Melissa Jenkins pleads guilty to aiding and abetting the murder of her son, Robert Manwill

January 31, 2011 

Melissa Scott Jenkins has agreed to plead guilty to aiding and abetting the second-degree murder of her son, Robert Manwill, in exchange for a recommended sentence of 25 years in prison without the possibility of parole, Ada County Prosecutor Greg Bower said in a release Monday morning.

Sentencing has been set for August 11 in front of 4th District Judge Darla Williamson. Jenkins' attorneys can ask for a sentence where she could ask for parole before the 25 years are up, according to court records.

Jenkins, 31, and her then-boyfriend Daniel Ehrlick were arrested after days of community-wide searches for the 8-year-old boy, whom they reported missing in July 2009. The boy was found dead in a local canal after more than 2,000 people had turned out to look for him over several days.

Jenkins was charged with first degree murder but that charged was dropped Monday when she agreed to plead guilty to aiding and abetting a second degree murder as part of a plea deal with Ada County prosecutors.

The news of Jenkins' plea came the day that attorneys in her trial were set to begin the process of weeding through prospective jurors.

At a hearing at the courthouse Monday — called after both sides had hammered out the deal over the weekend — Jenkins told the judge she is on medication for post traumatic stress disorder, which she was diagnosed with after the boy's death.

◆ DATA UNDER STUDY
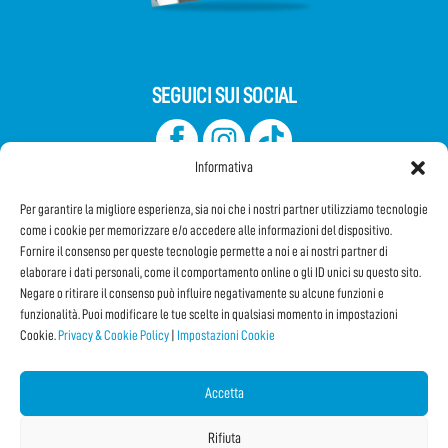
SEGUICI SUI SOCIAL
Informativa
Per garantire la migliore esperienza, sia noi che i nostri partner utilizziamo tecnologie
come i cookie per memorizzare e/o accedere alle informazioni del dispositivo.
Fornire il consenso per queste tecnologie permette a noi e ai nostri partner di
elaborare i dati personali, come il comportamento online o gli ID unici su questo sito.
Iscriviti alla Newsletter
Negare o ritirare il consenso può influire negativamente su alcune funzioni e
funzionalità. Puoi modificare le tue scelte in qualsiasi momento in impostazioni
Cookie.
Privacy & Cookie Policy
|
Impostazioni Cookie
CONDIVIDI QUESTA PAGINA!
Facebook
WhatsApp
Email
Accetta
Rifiuta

◆ PROBLEMS TO SOLVE
1. In the news report on Melissa Jenkins' plea, translate this sentence into Spanish: "The news of Jenkins' plea came the day that attorneys in her trial were set to begin the process of weeding through prospective jurors."
2. Write a continuation of the news report on Melissa Jenkins' guilty plea, picking up after its final sentence.

◆ RESPONSES TO THE TASKS
1. La noticia de la declaración de culpabilidad de Jenkins llegó el día en que los abogados de su juicio iban a comenzar el proceso de selección de los posibles miembros del jurado.

2.
She didn't say much during the hearing, but she acknowledged that she was aware that Ehrlick was physically abusing Manwill and that those injuries led to the boy's death.

Jenkins also admitted to hiding Manwill from Idaho Health and Welfare workers and family members in the summer of 2009 so they would not see how the child was injured at the hands of Ehrlick.

The deal between Jenkins and prosecutors is called a Rule 11 plea agreement. In most plea agreements, the sentencing recommendations act as a guide for a judge, who makes the ultimate sentencing decision. In a Rule 11, the judge has to agree to follow the deal. If Williamson does not approve the deal, Jenkins will be allowed to rescind her guilty plea.

Williamson said in court Monday she will know if she will approve the Rule 11 plea agreement prior to Jenkins' Aug. 11 sentencing hearing.

Ehrlick is accused of beating 8-year-old Robert Manwill in a pattern of "escalating physical violence" last summer that ended in a fatal head injury.

They say Jenkins knew about the abuse, hid it from state child protection workers and did nothing to stop it.

Both originally were charged with first-degree murder.

Though prosecutors had hoped to hold Ehrlick's trial first so they could force Jenkins to testify against him, Williamson postponed it because the prosecution failed to disclose DNA evidence in time for the defense to adequately get it tested.

Ehrlick has not pleaded guilty, and his trial is set to begin in April. The plea agreement does not say if Jenkins has agreed to testify against Ehrlick.